Fitzrovia News asked for a statement from Camden about why enforcement action was not being taken, and why the application was being dealt with in this way.
A Camden Council spokesperson responded saying: “An application was submitted on 23 March 2020 for a non-material amendment to the planning permission granted on appeal in 2016 in respect of 112A Great Russell Street.
“The amendment seeks to amend the description of the development as set out on the permission, but does not seek to make changes to the approved scheme. The application is currently being assessed by [planning officers].
“Whilst we understand residents’ concerns and frustrations that the developer is proceeding to build something in advance of obtaining the necessary consent for it, it is not a criminal offence to build without planning permission. On the basis that the developer has a valid consent for 166 rooms, it was not considered that there is sufficient harm at this stage to warrant taking formal action to stop the works taking place on site.”
Camden says only if permission is refused for the amended scheme will an enforcement notice be served.
“The amendment seeks to remove reference to the number of bedrooms in the description and instead places that (the number of bedrooms) in a condition which controls the permission. The application does not make any changes to the approved scheme, so the plans and drawings do not change and this is why none have been submitted with the application.
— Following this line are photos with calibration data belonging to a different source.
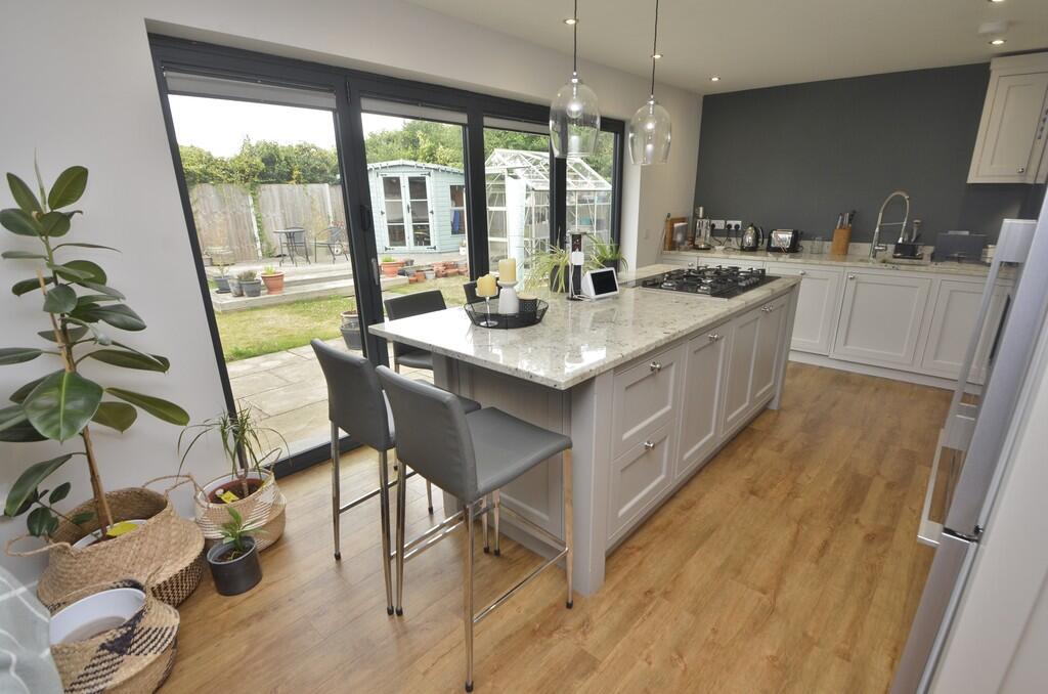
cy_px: 347
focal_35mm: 16
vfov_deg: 71.8
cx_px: 524
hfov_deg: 95.1
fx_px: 479
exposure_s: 1/50
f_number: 7.1
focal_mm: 11
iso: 450
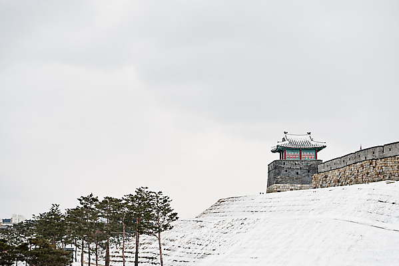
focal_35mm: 60
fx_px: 665
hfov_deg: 33.4
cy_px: 133
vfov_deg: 22.6
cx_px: 200
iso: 100
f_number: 5.6
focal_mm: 60
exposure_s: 1/640
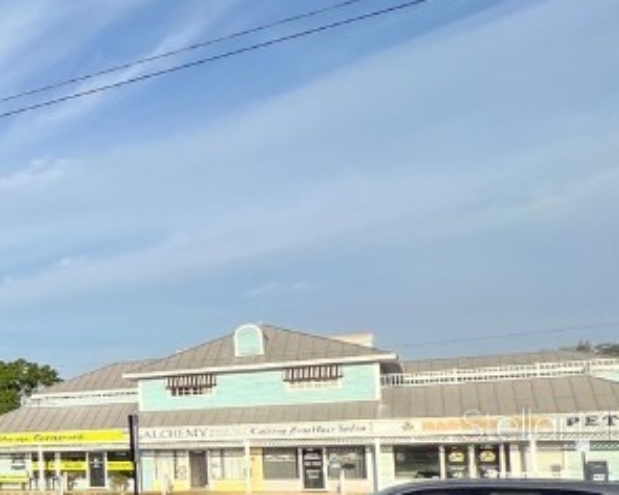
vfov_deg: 32.8
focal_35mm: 44
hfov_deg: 24.8
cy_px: 424
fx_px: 806
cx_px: -415
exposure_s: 1/1429
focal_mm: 1.57
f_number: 1.8
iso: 32
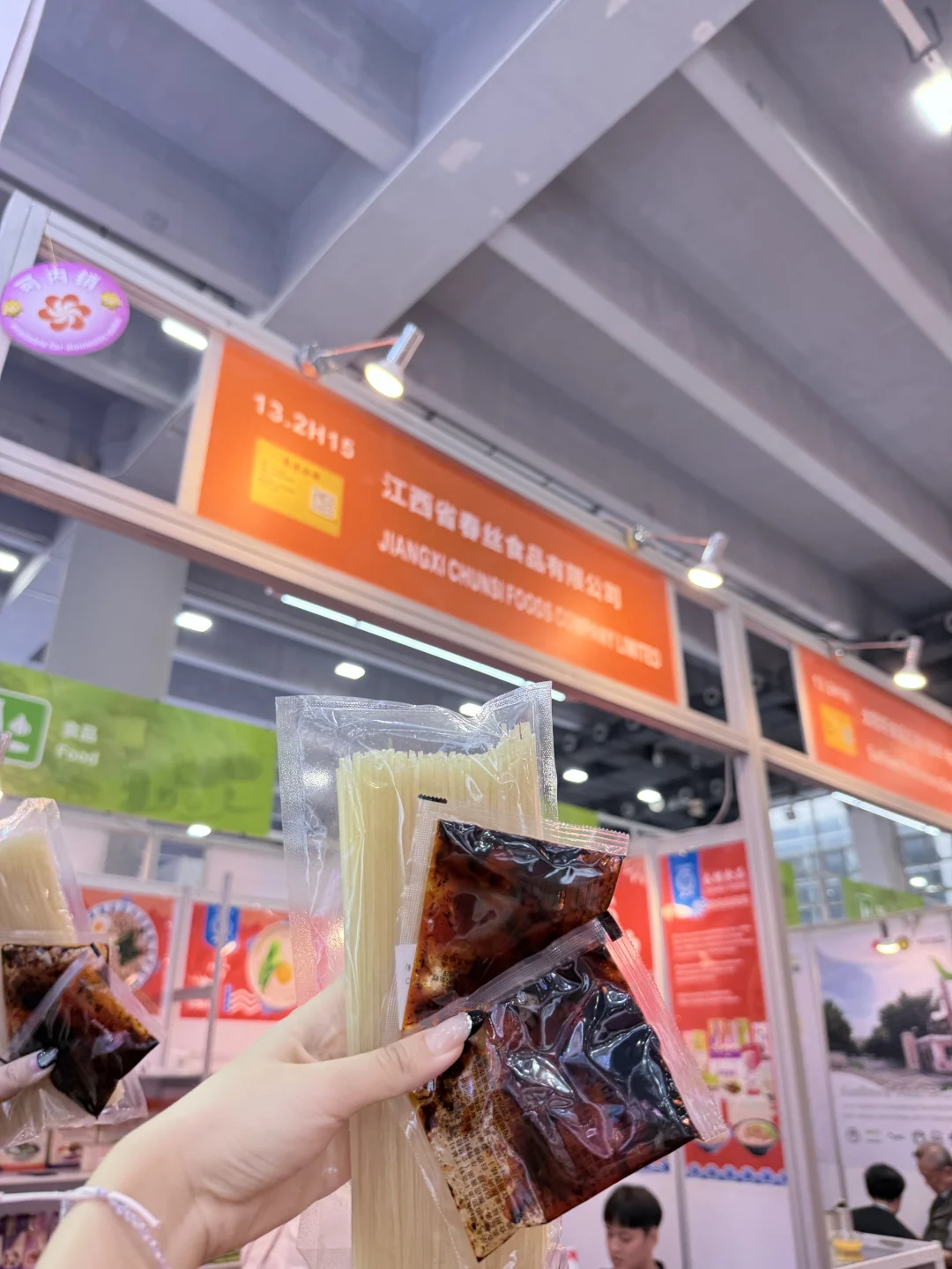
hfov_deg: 56.8
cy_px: 634
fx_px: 880
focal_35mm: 24
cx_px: 476
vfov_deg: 71.6
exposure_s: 1/100
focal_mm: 6.76
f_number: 1.78
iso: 80
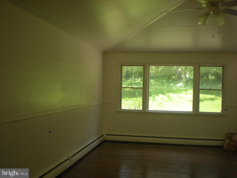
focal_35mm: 38
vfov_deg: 37.7
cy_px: 89
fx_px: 260
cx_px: 118
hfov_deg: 49.0
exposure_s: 1/53.3
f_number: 3.1
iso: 64
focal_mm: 6.3
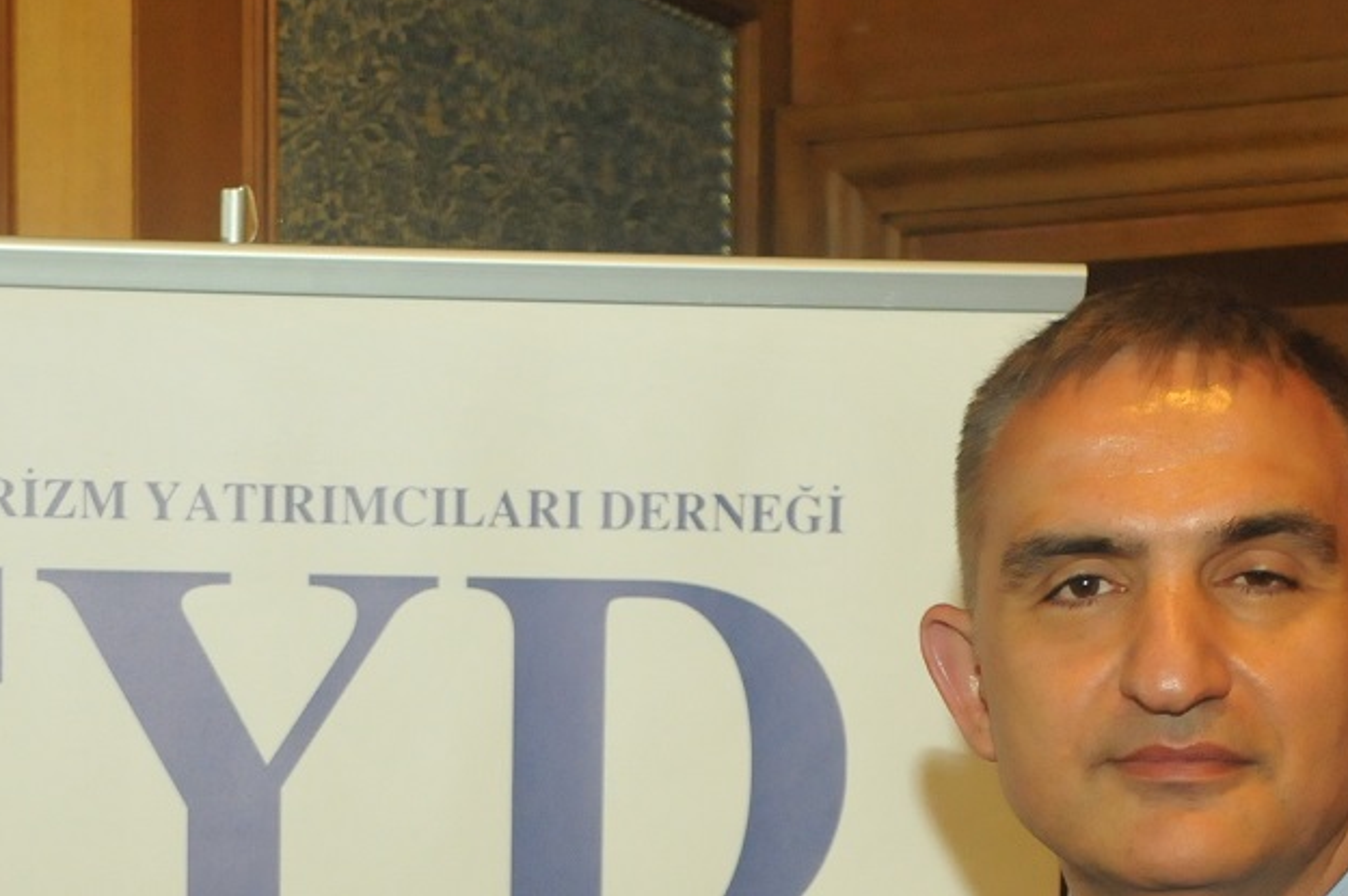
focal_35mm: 144
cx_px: 501
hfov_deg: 14.2
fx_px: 5402
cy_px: 1196
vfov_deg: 9.3
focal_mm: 35
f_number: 4.2
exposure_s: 1/60
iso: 1250
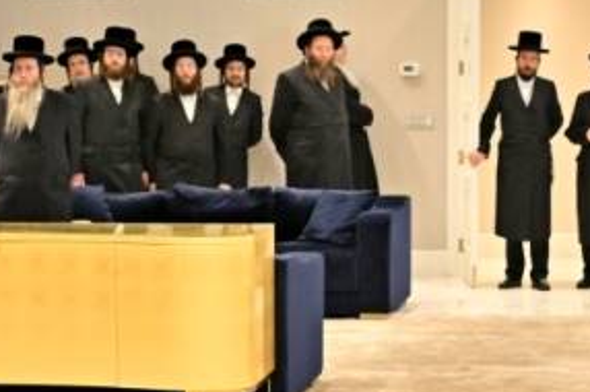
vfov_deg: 10.6
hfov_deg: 15.7
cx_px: 536
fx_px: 2112
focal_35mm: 129
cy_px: 219
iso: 1000
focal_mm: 24
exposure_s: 1/160
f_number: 4
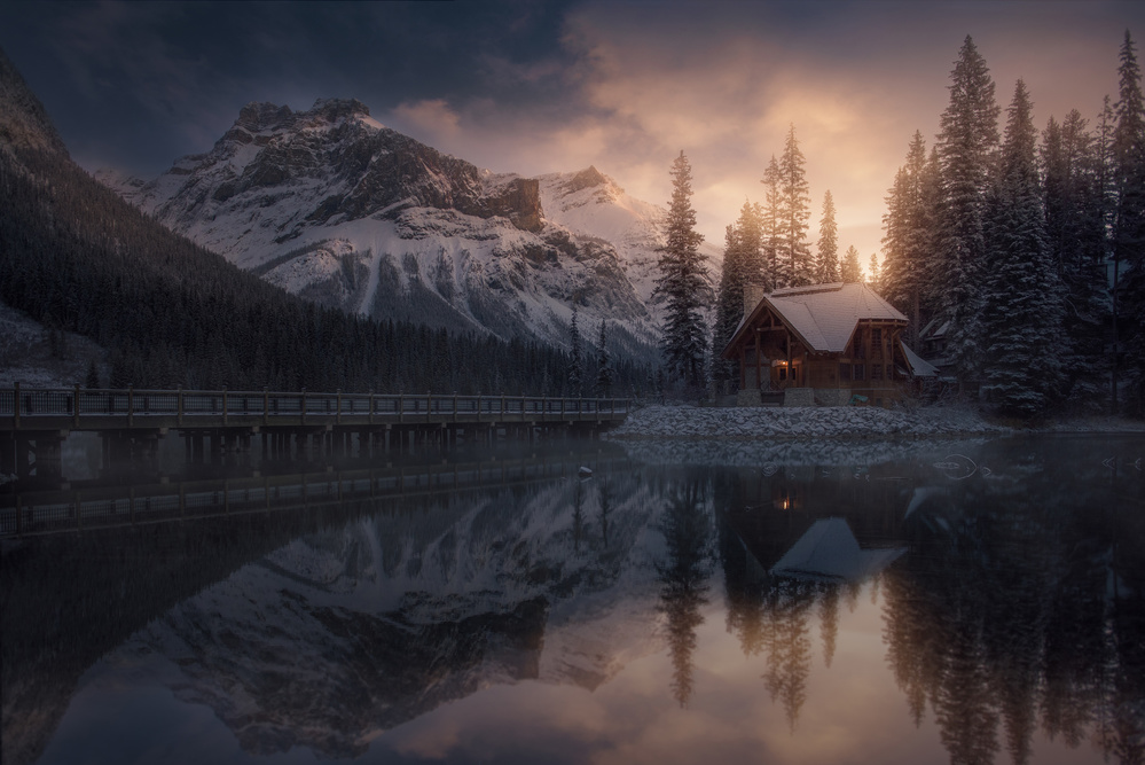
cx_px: 572
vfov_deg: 46.4
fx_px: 891
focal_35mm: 28
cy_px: 382
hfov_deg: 65.5
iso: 400
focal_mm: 28
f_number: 5.6
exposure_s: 1/200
“The applicant has indicated that it is their intention to thereafter submit a s73 application for material (sic, see note) amendments to the proposal. That will need to be considered on its own merits, officers will need to consider whether those changes are acceptable in planning terms by assessing them against adopted planning policy and guidance, and subject to consultation,” said the spokesperson.
Fitzrovia News understands that because the Bloomsbury Association has made an objection to the application it will now be referred to a members briefing panel who will decide if planning officers should make a delegated decision or if it should be decided by a planning committee.
Criterion Capital and Centro Planning Consultancy declined to comment.
Planning Application (2020/1438/P) 112 A Great Russell Street London WC1B 3NP.
Note (added 4pm, 27 April): We asked Camden’s press office to clarify the response as we understood it to be incorrect. An s73 application can only be used to make minor material amendments. The press office responded and confirmed this was the case:
“An application can be made under section 73 of the Town and Country Planning Act 1990 to vary or remove conditions associated with a planning permission. One of the uses of a section 73 application is to seek a minor material amendment, where there is a relevant condition that can be varied.
“There is no statutory definition of a ‘minor material amendment’ but it is likely to include any amendment where its scale and/or nature results in a development which is not substantially different from the one which has been approved.”